Selective brutality, no reactions in anger

And while western media have been uniformly hostile to Russia, condemning its operations in Ukraine as barbaric and brutal, Russian brutality has been selective and strictly limited. Russia also did not react in anger against Israel when it caused the downing of its military aircraft over Syria killing 15 Russian officers. It also did not retaliate when Turkish air force downed its aircraft, nor when Azerbaijani forces did the same only hours before the 2020 signing of a peace deal between Azerbaijan and Armenia brokered by Russian diplomats. The peace deal was still signed in spite of someone's attempt to derail it.

Russia also kept its cool when a passenger jet carrying 224 Russian tourists was shot down over Sinai desert in 2015 and when 9 of its diplomats were assassinated (or died suddenly and unexpectedly) around the world in quick succession, including its Ambassador in Ankara and its UN Ambassador Vitaly Churkin. For the record, these unexpected deaths occurred before the pandemic.

Statesmen with nuclear weapons shouldn’t indulge in juvenile tantrums

In all, Mr. Erdan's remarks at the UNSC yesterday reflect an emotionally charged moment and perhaps justifiable outrage. But at high levels in diplomacy and government, officials have a responsibility to guard against rash, reckless reactions that jeopardize peace and risk escalating hostilities. It is understandable that many people at such times thirst for vengeance and disregard risks and consequences. But statesmen should not succumb to the emotion of the moment.
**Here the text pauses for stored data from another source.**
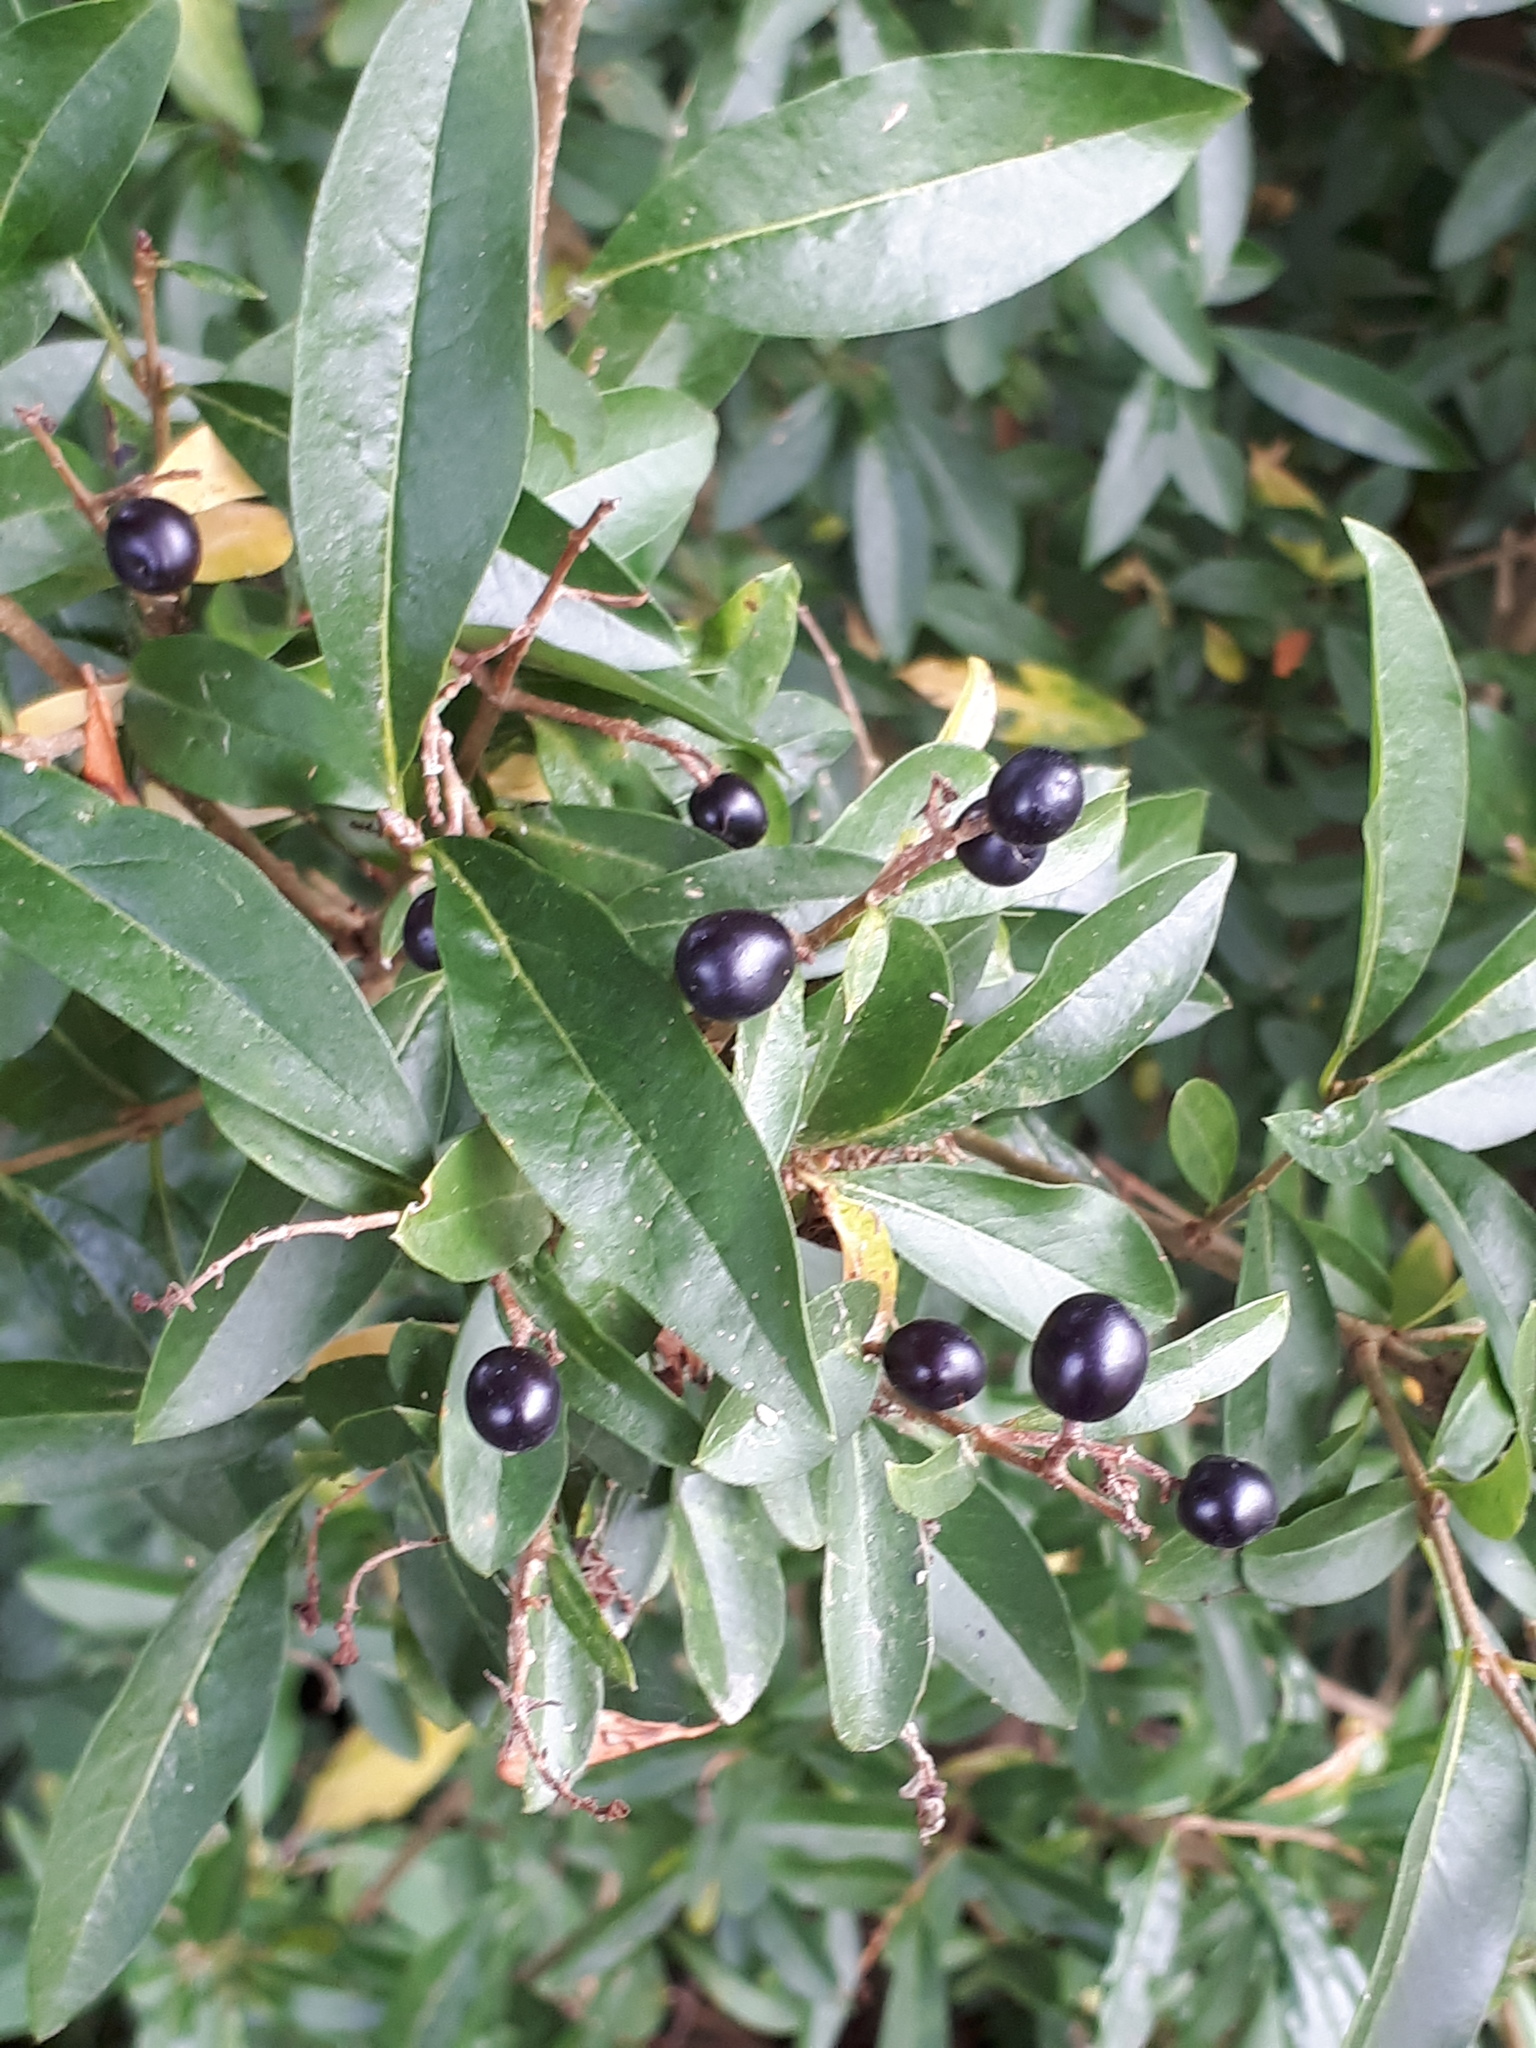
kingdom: Plantae
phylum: Tracheophyta
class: Magnoliopsida
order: Lamiales
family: Oleaceae
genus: Ligustrum
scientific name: Ligustrum vulgare
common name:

This should have double weight on Israeli leadership today, since their actions risk precipitating a regional war that could easily escalate to an uncontrollable global conflict with unpredictable consequences. Indulging an emotional, impulsive pursuit of revenge by a government whose arsenal includes as many as 400 nuclear bombs is reckless and irresponsible in the extreme. It is high time for Israeli leadership to sober up and finally seek a constructive path to peace and stability in its region.